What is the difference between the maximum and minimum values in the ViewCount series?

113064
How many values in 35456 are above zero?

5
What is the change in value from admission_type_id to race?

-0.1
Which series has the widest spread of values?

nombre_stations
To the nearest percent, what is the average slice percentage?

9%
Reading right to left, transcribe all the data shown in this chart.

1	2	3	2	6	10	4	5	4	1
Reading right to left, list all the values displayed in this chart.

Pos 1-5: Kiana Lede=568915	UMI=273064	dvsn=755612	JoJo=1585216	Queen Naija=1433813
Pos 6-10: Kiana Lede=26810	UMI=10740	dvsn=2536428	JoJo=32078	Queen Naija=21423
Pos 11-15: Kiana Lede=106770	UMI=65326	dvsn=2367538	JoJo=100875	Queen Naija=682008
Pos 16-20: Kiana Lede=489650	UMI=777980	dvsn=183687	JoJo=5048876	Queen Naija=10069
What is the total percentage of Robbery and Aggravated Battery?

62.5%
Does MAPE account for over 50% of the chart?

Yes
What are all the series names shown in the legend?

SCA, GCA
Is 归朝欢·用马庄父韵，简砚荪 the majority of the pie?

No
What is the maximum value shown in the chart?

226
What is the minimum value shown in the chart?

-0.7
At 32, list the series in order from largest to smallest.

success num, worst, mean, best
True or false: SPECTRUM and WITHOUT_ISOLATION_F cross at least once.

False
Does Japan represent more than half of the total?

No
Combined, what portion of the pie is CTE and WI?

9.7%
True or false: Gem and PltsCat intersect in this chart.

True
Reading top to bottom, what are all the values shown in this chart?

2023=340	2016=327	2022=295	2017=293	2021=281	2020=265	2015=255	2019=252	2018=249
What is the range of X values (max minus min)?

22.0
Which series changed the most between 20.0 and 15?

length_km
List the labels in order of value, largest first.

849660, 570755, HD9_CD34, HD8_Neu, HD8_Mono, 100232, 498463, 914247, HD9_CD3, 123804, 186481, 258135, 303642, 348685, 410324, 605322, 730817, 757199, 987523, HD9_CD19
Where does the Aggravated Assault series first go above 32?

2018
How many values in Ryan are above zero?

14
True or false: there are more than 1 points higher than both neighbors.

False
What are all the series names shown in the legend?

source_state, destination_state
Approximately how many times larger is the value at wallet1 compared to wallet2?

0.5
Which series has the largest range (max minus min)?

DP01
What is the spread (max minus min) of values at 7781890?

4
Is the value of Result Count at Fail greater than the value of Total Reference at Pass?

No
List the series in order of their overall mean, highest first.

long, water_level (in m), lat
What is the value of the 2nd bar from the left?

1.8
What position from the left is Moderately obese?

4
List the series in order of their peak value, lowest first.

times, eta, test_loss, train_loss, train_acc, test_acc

══════════

Can you copy out the whole listing above word for word, from the first line to the last?

EXERCISE ANSWER:
What is the difference between the maximum and minimum values in the ViewCount series?

113064
How many values in 35456 are above zero?

5
What is the change in value from admission_type_id to race?

-0.1
Which series has the widest spread of values?

nombre_stations
To the nearest percent, what is the average slice percentage?

9%
Reading right to left, transcribe all the data shown in this chart.

1	2	3	2	6	10	4	5	4	1
Reading right to left, list all the values displayed in this chart.

Pos 1-5: Kiana Lede=568915	UMI=273064	dvsn=755612	JoJo=1585216	Queen Naija=1433813
Pos 6-10: Kiana Lede=26810	UMI=10740	dvsn=2536428	JoJo=32078	Queen Naija=21423
Pos 11-15: Kiana Lede=106770	UMI=65326	dvsn=2367538	JoJo=100875	Queen Naija=682008
Pos 16-20: Kiana Lede=489650	UMI=777980	dvsn=183687	JoJo=5048876	Queen Naija=10069
What is the total percentage of Robbery and Aggravated Battery?

62.5%
Does MAPE account for over 50% of the chart?

Yes
What are all the series names shown in the legend?

SCA, GCA
Is 归朝欢·用马庄父韵，简砚荪 the majority of the pie?

No
What is the maximum value shown in the chart?

226
What is the minimum value shown in the chart?

-0.7
At 32, list the series in order from largest to smallest.

success num, worst, mean, best
True or false: SPECTRUM and WITHOUT_ISOLATION_F cross at least once.

False
Does Japan represent more than half of the total?

No
Combined, what portion of the pie is CTE and WI?

9.7%
True or false: Gem and PltsCat intersect in this chart.

True
Reading top to bottom, what are all the values shown in this chart?

2023=340	2016=327	2022=295	2017=293	2021=281	2020=265	2015=255	2019=252	2018=249
What is the range of X values (max minus min)?

22.0
Which series changed the most between 20.0 and 15?

length_km
List the labels in order of value, largest first.

849660, 570755, HD9_CD34, HD8_Neu, HD8_Mono, 100232, 498463, 914247, HD9_CD3, 123804, 186481, 258135, 303642, 348685, 410324, 605322, 730817, 757199, 987523, HD9_CD19
Where does the Aggravated Assault series first go above 32?

2018
How many values in Ryan are above zero?

14
True or false: there are more than 1 points higher than both neighbors.

False
What are all the series names shown in the legend?

source_state, destination_state
Approximately how many times larger is the value at wallet1 compared to wallet2?

0.5
Which series has the largest range (max minus min)?

DP01
What is the spread (max minus min) of values at 7781890?

4
Is the value of Result Count at Fail greater than the value of Total Reference at Pass?

No
List the series in order of their overall mean, highest first.

long, water_level (in m), lat
What is the value of the 2nd bar from the left?

1.8
What position from the left is Moderately obese?

4
List the series in order of their peak value, lowest first.

times, eta, test_loss, train_loss, train_acc, test_acc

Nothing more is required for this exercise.